“Lo! time shall come, when on yon throng’d parade
Shall groups assemble, swains and many a maid,
And elder dames and sires, in converse gay,
Breathing sweet health fresh-wafted from the bay
And yonder hills all boasting purest air
Shall smile with villas and with mansions fair;
Adorn’d with gardens or with paddocks green
These scatter’d round shall on the heights be seen.”
In 1816 Thomas William Booker-Blakemore wrote his poem ‘On Torquay’.
The poem was written at the inception of the town’s remarkable evolution. From humble beginnings, over the next hundred years Torquay would be a new type of community, a seaside resort, which reworked a cluster of hamlets into the richest town in England. In doing so, it became an arena of new ideas and an artistic and cultural centre in a remarkably beautiful location.
To replicate the attraction of the Mediterranean, the town’s fabric took on exotic styles with tropical plants suggesting romantic images of warmer climes, further promoting the idea of an English Riviera. These constructions were the product of the need for tourist beds and processes that defined their use in specific leisure activities: theatre-going, bathing, sunbathing, yachting, and promenading.
As a coastal resort Torquay occupied a position on a boundary. This was, for visitors, a special and glamorous setting, on the edge, more intense than reality, where everyday rules and restrictions did not apply.
Imitation of the foreign and the faraway further emphasised the seaside as a liminal place, the term coming from the Latin ‘limen’, meaning ‘threshold’. Liminal places offer a break from the normal, an escape from the daily grind of social responsibilities where the stresses of life can be forgotten; where cultures merge to suggest an egalitarian alternative as the constraints of class are suspended for a few weeks.
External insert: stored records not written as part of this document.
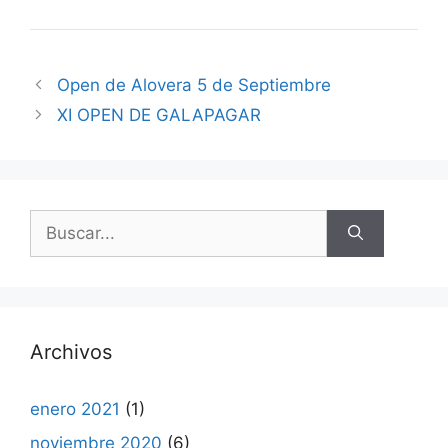
Open de Alovera 5 de Septiembre
XI OPEN DE GALAPAGAR
Buscar:
Archivos
enero 2021
(1)
noviembre 2020
(6)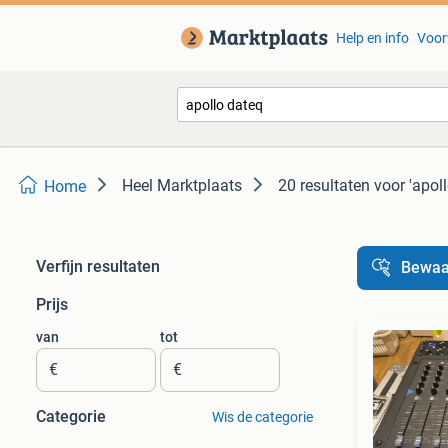
Help en info
Voor
Heel Marktplaats
20 resultaten
voor 'apol
Home
Verfijn resultaten
Bewaa
Prijs
van
tot
€
€
Categorie
Wis de categorie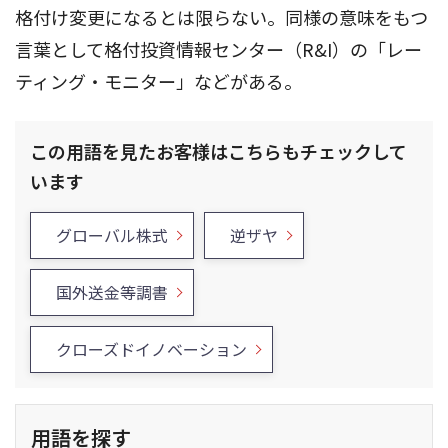
格付け変更になるとは限らない。同様の意味をもつ
言葉として格付投資情報センター（R&I）の「レー
ティング・モニター」などがある。
この用語を見たお客様はこちらもチェックして
います
グローバル株式
逆ザヤ
国外送金等調書
クローズドイノベーション
用語を探す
The town presented a smiling face, but it was always intended that visitors would swiftly leave and return to their homes and re-enter the orderly world of work and commitment.
Nevertheless, the permanent population would increase as others came to stay and make their homes in the town. Each had their own reasons. They came for work, to begin again, to escape past lives and relationships, to retire in an exaggerated form of holiday. All had a common aspiration to live a good life expressed in institutions and activities. And, initially the town may well have met those expectations.
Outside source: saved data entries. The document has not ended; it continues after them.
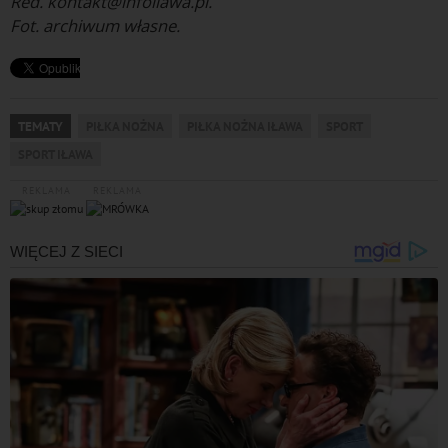
Red. kontakt@infoilawa.pl.
Fot. archiwum własne.
TEMATY
PIŁKA NOŻNA
PIŁKA NOŻNA IŁAWA
SPORT
SPORT IŁAWA
REKLAMA
REKLAMA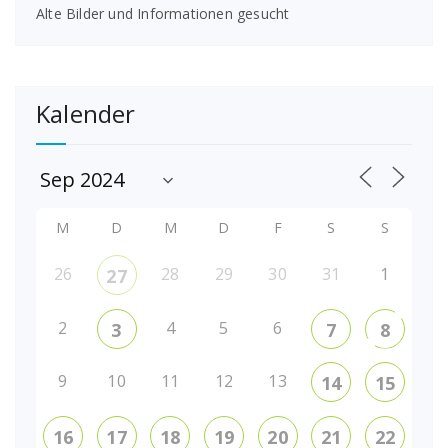
Alte Bilder und Informationen gesucht
Kalender
M
D
M
D
F
S
S
26
28
29
30
31
1
27
2
4
5
6
3
7
8
9
10
11
12
13
14
15
16
17
18
19
20
21
22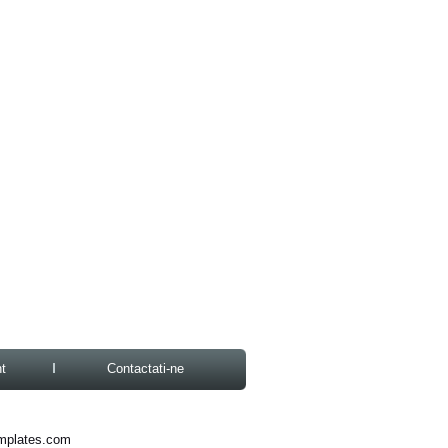
t
Contactati-ne
mplates.com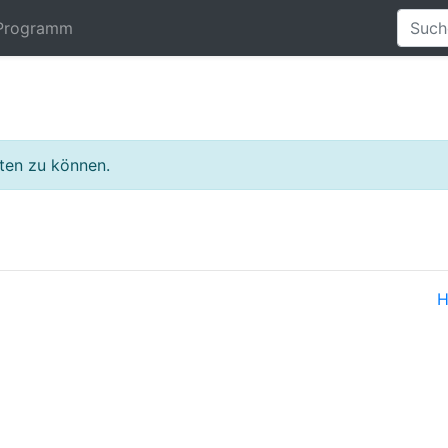
Programm
lten zu können.
H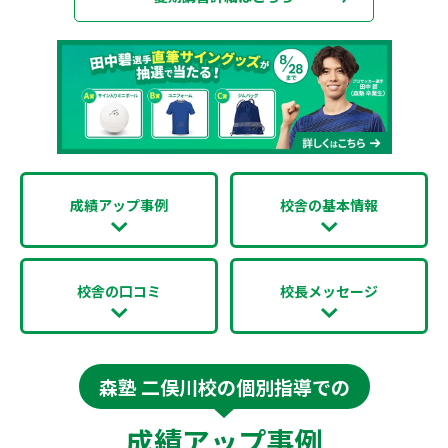
成績アップ事例
校舎の基本情報
校舎の口コミ
校長メッセージ
森塾 二俣川校の個別指導での
成績アップ事例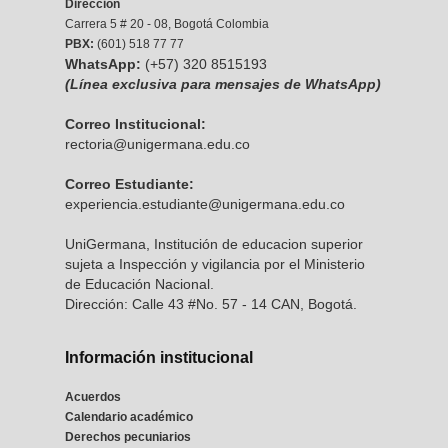
Dirección
Carrera 5 # 20 - 08, Bogotá Colombia
PBX:
(601) 518 77 77
WhatsApp:
(+57) 320 8515193
(Línea exclusiva para mensajes de WhatsApp)
Correo Institucional:
rectoria@unigermana.edu.co
Correo Estudiante:
experiencia.estudiante@unigermana.edu.co
UniGermana, Institución de educacion superior
sujeta a Inspección y vigilancia por el Ministerio
de Educación Nacional.
Dirección: Calle 43 #No. 57 - 14 CAN, Bogotá.
Información institucional
Acuerdos
Calendario académico
Derechos pecuniarios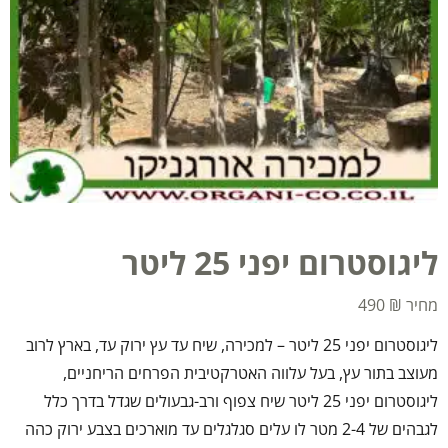
ליגוסטרום יפני 25 ליטר
490
₪
ליגוסטרום יפני 25 ליטר – למכירה, שיח עד עץ ירוק עד, בארץ לרוב
מעוצב בתור עץ, בעל עלווה האטרקטיבית הפרחים הריחניים,
ליגוסטרום יפני 25 ליטר שיח צפוף ורב-גבעולים שגדל בדרך כלל
לגבהים של 2-4 מטר לו עלים סגלגלים עד מוארכים בצבע ירוק כהה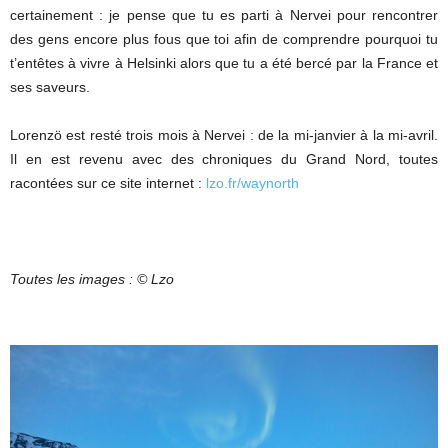
certainement : je pense que tu es parti à Nervei pour rencontrer
des gens encore plus fous que toi afin de comprendre pourquoi tu
t’entêtes à vivre à Helsinki alors que tu a été bercé par la France et
ses saveurs.
Lorenzö est resté trois mois à Nervei : de la mi-janvier à la mi-avril.
Il en est revenu avec des chroniques du Grand Nord, toutes
racontées sur ce site internet :
lzo.fr/waynorth
Toutes les images : © Lzo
Yet, those imagining that by relocating to the resort that they would leave their concerns behind them found a place with similar disputes, often around religion, social class and wealth disparity; some even more intense than those they had left behind. Indeed, as the town was focussed on a single fragmented service industry, few self-help and mutual aid organisations had flourished and political power remained in the hands of the few.
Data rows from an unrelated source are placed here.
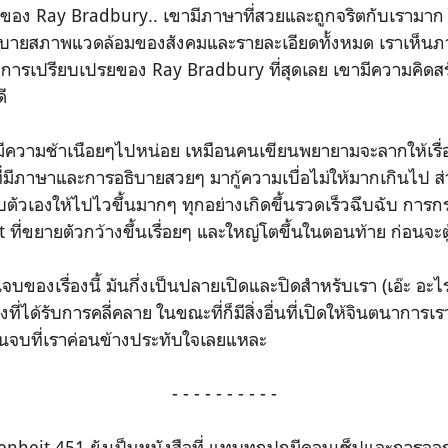
ของ Ray Bradbury.. เขามีภาษาที่สวยและถูกจริตกับเรามาก
ารอธิบายสภาพแวดล้อมของสังคมและรายละเอียดทั้งหมด เราเห็
การเปรียบเปรยของ Ray Bradbury ที่สุดเลย เขามีความคิดสร้
ดี
งมีความช้าเนือยๆไปหน่อย เหมือนคนเขียนพยายามจะลากให้เร
ดีที่มีภาษาและการอธิบายสวยๆ มากู้ความเบื่อไม่ให้มากเกินไป 
ถีบตัวเองให้ไปไวขึ้นมากๆ ทุกอย่างเกิดขึ้นรวดเร็วฉึบฉับ ก
t ที่ขยายตัวกว้างขึ้นเรื่อยๆ และใหญ่โตขึ้นในตอนท้าย ก่อนจะ
บของเรื่องนี้ มันกึ่งเป็นปลายเปิดและปิดสำหรับเรา (เอ๊ะ อะไร
่องที่ได้รับการคลี่คลาย ในขณะที่ก็มีสิ่งอื่นที่เปิดให้จินตนากา
อนจบที่เราค่อนข้างประทับใจเลยแหละ
- - - - - - - - - -
enheit 451 ยังเป็นหนังสือที่ แทบทุกปกมีคอนเซ็ปและการออก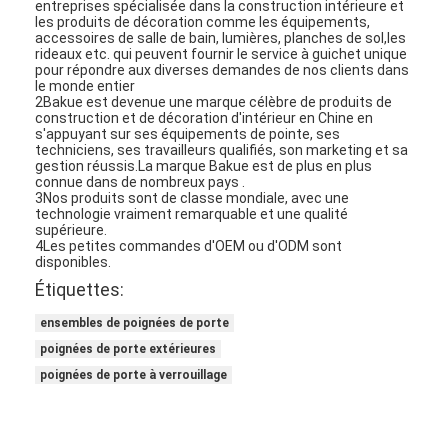
entreprises spécialisée dans la construction intérieure et
À propos de nous
les produits de décoration comme les équipements,
accessoires de salle de bain, lumières, planches de sol,les
rideaux etc. qui peuvent fournir le service à guichet unique
visite de l'usine
pour répondre aux diverses demandes de nos clients dans
le monde entier
2Bakue est devenue une marque célèbre de produits de
Contrôle de la qualité
construction et de décoration d'intérieur en Chine en
s'appuyant sur ses équipements de pointe, ses
techniciens, ses travailleurs qualifiés, son marketing et sa
Nous contacter
gestion réussis.La marque Bakue est de plus en plus
connue dans de nombreux pays .
Nouvelles
3Nos produits sont de classe mondiale, avec une
technologie vraiment remarquable et une qualité
supérieure.
Les affaires
4Les petites commandes d'OEM ou d'ODM sont
disponibles.
Étiquettes:
ensembles de poignées de porte
Serrure de porte de mortaise
poignées de porte extérieures
Fermeture de porte en acier inoxydable
poignées de porte à verrouillage
handlesets de porte d'entrée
Some incomers found the out-of-season town a harsh place to reside as they experienced the realities of irregular employment and lack of opportunity; even the calm and tranquil sea becoming agitated and frightening. As Mick Jagger remarked in 1964, “Torquay’s a great town. But I shouldn’t think there’s much to do in the winter”. Nevertheless, only the young, ambitious and determined seemed able to relocate. The old aphorism was that no-one ever leaves Torquay, once seduced by the lifestyle, the beauty, or perhaps they just become susceptible to that fabled seaside lethargy.
In 1916, two centuries after Booker published, the poem was being hailed as having successfully predicted the town’s destiny; and even though it was wartime, most expected a return to Edwardian certainties once hostilities ceased.
Another hundred years would bring a further reinvention in the twenty-first century as Torquay took on the characteristics of other provincial conurbations. Shopping had relocated to out of town retail centres; consumer choice had expanded hugely; increasing numbers of residents commuted to their place of work; and many families and the retired achieved higher standards of living than ever before.
The nation’s increasing affluence had, however, challenged the town’s core identity as a premier resort.
By the early years of the millennium there were pockets of real deprivation around the old town centre and further out in the estates. The local economy had become known for casual labour, high numbers of small businesses, low wages, long hours and seasonal unemployment. The consequence was an increasing polarisation between wealth and relative poverty.
By then the townscape had been transformed; a new Fleet Street while apartments replaced the old villas. All buildings have a built-in obsolescence, inevitably lagging behind as new technology accelerates social change, transforming work, entertainment, shopping and leisure.
Iconic Victorian buildings were consequently seen as anachronisms and some would disappear, such was the fate of the Marine Spa as it was replaced by the brutalism of Coral Island. The unviable were abandoned, prey to the vandal, refuge for the homeless and addicted, prone to fire and ultimate demolition.
This was the consequence of that quest for relevance and modernity, reflecting an ongoing pressure to replicate England’s other urban centres. As Joni Mitchell reminded us, “You don’t know what you’ve got till it’s gone”.